Мемуарески - страница 15



У Владимира была жена Тамара и двое мальчишек: Володька и Мишка. Отсюда можно было сделать вывод, что этого Мишку, как и его кузена, назвали в честь деда, то есть что деда их звали Михаил Морозов. Это имя никогда не упоминалось. Из чего много позже я сделала второй вывод, что он был репрессирован. А поскольку Морозовы, как и мы, жили в бельэтаже «Дома России», можно было сделать третий вывод, а именно тот, что до революции они были богаты, но придерживались революционных взглядов на русское самодержавие. И кажется, вместе с моими дедом и бабкой творили революцию в Сызрани. Может, поэтому я и была вхожа в эту странную квартиру. Владимир, как и его сестры и мать, никогда не улыбался. Зато Тамара, жена Владимира, была женщиной нормальной, работящей, ясной и веселой. Мужику с ней здорово повезло. Но почему-то он этого не понял и привел в квартиру другую. И дальше произошло нечто, что почти невозможно себе представить и что привело в восхищение мою маму. Квартирный вопрос, как известно, в то время не имел разрешения. Поэтому Тамара осталась в той же квартире (не представляю, где она там ютилась? в комнате Аполлинарии?), но абсолютно устранилась от заботы о детях. Как ей это удалось, тоже совсем не представляю. У нее хватило духу, не вмешиваясь, наблюдать, как недоедают, паршивеют и скукоживаются ненавидимые мачехой мальчишки. В общем, Владимир, этот угрюмый, высокий, молчаливый красавец не выдержал, выгнал мачеху и вернул себе жену. Вернулся к жене. Такая вот поэма.

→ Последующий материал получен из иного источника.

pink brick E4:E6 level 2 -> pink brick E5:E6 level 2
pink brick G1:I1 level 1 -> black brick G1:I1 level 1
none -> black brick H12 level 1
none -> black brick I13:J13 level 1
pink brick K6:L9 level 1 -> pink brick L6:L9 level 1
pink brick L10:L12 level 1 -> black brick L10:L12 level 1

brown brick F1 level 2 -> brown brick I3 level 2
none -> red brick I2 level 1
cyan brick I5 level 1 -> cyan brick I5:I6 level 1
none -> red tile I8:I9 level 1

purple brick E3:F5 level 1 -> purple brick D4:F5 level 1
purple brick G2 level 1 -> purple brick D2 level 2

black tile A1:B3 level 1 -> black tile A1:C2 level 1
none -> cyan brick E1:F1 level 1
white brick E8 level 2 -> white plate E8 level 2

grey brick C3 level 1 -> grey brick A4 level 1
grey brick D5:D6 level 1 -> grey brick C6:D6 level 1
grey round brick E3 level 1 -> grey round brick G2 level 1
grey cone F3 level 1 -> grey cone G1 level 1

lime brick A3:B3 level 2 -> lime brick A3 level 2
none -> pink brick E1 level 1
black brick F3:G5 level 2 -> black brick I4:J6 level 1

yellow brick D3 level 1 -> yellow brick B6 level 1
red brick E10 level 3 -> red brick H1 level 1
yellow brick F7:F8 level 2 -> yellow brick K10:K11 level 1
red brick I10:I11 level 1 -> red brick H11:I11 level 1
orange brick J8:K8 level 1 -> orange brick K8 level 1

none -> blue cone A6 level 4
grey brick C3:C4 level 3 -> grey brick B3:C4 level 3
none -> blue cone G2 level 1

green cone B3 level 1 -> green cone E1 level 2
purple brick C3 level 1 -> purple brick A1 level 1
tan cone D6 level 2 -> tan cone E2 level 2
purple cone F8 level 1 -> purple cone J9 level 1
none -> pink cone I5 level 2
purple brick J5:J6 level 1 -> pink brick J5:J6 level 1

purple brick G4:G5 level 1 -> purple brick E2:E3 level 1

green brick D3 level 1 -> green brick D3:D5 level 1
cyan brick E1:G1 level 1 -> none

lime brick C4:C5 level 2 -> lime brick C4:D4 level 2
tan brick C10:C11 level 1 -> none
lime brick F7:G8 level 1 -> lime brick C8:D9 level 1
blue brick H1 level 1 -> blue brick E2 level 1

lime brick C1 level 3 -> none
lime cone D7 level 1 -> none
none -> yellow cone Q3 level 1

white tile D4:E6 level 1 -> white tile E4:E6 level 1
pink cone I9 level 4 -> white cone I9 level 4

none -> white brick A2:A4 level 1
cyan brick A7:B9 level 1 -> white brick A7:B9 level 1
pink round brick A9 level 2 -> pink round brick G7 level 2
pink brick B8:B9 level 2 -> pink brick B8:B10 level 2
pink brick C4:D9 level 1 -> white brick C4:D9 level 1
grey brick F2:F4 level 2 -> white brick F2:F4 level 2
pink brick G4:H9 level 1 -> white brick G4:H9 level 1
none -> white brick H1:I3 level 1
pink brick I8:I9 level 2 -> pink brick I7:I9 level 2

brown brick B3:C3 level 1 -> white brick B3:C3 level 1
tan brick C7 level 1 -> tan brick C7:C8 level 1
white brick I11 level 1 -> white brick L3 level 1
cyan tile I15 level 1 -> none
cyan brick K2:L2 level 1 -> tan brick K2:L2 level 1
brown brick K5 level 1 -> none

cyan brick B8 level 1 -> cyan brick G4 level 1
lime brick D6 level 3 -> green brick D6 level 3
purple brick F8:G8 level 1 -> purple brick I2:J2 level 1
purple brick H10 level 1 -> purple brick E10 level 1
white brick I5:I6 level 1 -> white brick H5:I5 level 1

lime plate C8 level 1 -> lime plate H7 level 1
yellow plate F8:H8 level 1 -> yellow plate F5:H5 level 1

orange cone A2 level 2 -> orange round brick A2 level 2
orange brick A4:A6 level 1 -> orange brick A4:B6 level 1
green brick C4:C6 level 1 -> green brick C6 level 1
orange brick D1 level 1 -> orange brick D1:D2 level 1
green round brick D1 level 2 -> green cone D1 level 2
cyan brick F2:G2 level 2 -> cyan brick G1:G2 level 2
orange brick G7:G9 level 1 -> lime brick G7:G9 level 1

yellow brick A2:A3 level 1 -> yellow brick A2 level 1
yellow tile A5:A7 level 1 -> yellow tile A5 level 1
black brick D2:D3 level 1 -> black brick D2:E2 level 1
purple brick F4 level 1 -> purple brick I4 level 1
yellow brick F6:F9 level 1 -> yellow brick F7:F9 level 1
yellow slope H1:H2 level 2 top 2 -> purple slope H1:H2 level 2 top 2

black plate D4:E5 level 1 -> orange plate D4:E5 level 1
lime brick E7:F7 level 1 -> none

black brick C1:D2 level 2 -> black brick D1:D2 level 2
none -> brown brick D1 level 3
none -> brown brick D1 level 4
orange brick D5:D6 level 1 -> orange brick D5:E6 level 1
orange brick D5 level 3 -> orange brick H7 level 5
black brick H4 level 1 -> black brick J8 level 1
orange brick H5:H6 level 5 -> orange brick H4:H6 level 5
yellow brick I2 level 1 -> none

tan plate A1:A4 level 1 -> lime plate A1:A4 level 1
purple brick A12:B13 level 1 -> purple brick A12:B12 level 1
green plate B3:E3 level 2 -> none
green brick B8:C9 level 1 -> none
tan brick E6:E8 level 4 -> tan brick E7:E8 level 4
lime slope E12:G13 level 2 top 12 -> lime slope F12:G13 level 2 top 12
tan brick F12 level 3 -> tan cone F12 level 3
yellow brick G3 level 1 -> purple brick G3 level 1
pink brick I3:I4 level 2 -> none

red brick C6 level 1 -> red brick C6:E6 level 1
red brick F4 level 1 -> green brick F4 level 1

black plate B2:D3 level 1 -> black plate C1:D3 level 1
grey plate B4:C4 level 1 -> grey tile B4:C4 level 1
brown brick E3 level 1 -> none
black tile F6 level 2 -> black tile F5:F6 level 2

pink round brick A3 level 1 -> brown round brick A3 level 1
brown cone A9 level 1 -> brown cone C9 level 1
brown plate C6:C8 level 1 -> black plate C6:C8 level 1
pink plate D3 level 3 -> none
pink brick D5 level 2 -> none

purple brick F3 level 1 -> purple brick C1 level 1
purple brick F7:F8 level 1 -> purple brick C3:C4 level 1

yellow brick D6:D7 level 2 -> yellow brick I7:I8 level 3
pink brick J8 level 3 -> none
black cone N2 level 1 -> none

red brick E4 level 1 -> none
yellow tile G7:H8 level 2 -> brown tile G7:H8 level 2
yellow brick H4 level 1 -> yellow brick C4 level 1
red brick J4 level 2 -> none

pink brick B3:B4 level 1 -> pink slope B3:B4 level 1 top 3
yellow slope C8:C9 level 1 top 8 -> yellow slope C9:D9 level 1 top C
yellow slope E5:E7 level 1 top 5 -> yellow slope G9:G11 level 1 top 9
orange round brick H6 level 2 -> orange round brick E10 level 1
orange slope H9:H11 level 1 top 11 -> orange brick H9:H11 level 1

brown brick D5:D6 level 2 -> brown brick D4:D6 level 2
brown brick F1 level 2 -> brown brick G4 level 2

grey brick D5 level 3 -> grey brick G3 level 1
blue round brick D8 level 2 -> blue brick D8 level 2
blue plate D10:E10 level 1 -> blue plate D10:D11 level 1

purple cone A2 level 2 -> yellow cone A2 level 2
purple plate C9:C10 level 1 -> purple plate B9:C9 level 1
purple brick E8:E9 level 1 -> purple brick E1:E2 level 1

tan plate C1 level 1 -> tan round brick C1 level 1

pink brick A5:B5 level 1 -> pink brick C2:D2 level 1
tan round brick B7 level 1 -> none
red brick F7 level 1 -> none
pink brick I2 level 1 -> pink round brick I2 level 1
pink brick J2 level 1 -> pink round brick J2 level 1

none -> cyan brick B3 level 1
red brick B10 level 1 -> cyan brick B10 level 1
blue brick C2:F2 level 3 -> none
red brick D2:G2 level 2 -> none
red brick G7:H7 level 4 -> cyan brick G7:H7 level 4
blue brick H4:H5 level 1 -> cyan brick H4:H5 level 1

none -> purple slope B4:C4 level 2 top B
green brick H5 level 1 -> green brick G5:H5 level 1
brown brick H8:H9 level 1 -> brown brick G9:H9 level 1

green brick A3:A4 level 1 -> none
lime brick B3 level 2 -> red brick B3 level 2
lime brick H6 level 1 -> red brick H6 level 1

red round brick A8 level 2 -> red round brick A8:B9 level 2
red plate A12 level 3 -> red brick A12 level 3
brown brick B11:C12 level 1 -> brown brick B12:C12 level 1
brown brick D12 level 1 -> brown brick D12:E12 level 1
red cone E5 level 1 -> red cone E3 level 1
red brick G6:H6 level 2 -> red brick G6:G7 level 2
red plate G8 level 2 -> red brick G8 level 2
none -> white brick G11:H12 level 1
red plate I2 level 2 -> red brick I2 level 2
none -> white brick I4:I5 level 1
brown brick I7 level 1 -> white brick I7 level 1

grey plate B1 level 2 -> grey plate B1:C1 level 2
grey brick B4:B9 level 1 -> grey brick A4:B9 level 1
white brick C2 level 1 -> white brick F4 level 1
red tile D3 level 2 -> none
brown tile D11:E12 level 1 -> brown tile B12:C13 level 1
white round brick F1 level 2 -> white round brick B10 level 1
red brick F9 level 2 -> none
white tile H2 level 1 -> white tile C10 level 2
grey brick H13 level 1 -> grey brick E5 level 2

Как у всех Морозовых, у мальчишек был абсолютный слух, и все они были хороши собой и вообще талантливы. И все в какой-то момент дурнели и съезжали с катушек. Такое произошло и с младшим Володькой. Тот однажды из-за несчастной любви чуть не разгромил всю квартиру. Тамара прибежала к нам и попросила меня позвонить ему по телефону. И дальше произошло нечто, что почти невозможно себе представить. Я позвонила. И надо же такому случиться, что я оказалась тезкой его пассии. Услышав по телефону мое имя, парень решил, что пассия вернула ему свою благосклонность, и успокоился. Квартира осталась цела, а Володька… Я давно потеряла их всех из виду.

Калерия, мать Тани, была высокой, серой, бесконечно занудной, всегда унылой женщиной. Она постоянно была чем-то недовольна и требовала беспрекословного послушания. Мне было непонятно: почему она никогда не поднимает голоса? Хоть бы раз крикнула, вышла из себя, улыбнулась, рассмеялась, нахмурилась. Но нет, она только страдальчески упрекала Таню за любой недогляд: если тетрадка оказалась не на месте, если книжка упала на пол, если стул сдвинулся, если соль рассыпалась, если стакан разбился… В огромной пустой комнате не было ничего, кроме нескольких этажерок с книгами, стола без скатерти, кровати и комода, над которым висела гравюра с изображением античной похоронной процессии (шкафа не помню). В комнате царил безупречный порядок, а у Тани все руки потрескались и кровоточили от неизлечимой экземы. На нервной почве. Однажды в комнате появилась Люба, старшая дочь Калерии. Вообще-то она жила в сумасшедшем доме, но иногда ее болезнь отступала, и Любу отпускали домой. Ненадолго. Так что унылость Калерии, которая регулярно ездила в лечебницу к дочери, имела, в частности, и эту причину. Другими причинами, возможно, были разочарование в революции, репрессированный отец и развод с мужем, отцом Татьяны. Но я все-таки не могла себе представить, что в 1915 году в Швейцарии Калерия заняла первое место на конкурсе красоты среди русских социал-демократических эмигранток. Ей тогда было всего пятнадцать лет, и она была необыкновенно хороша собой, кудрява, талантлива и музыкальна.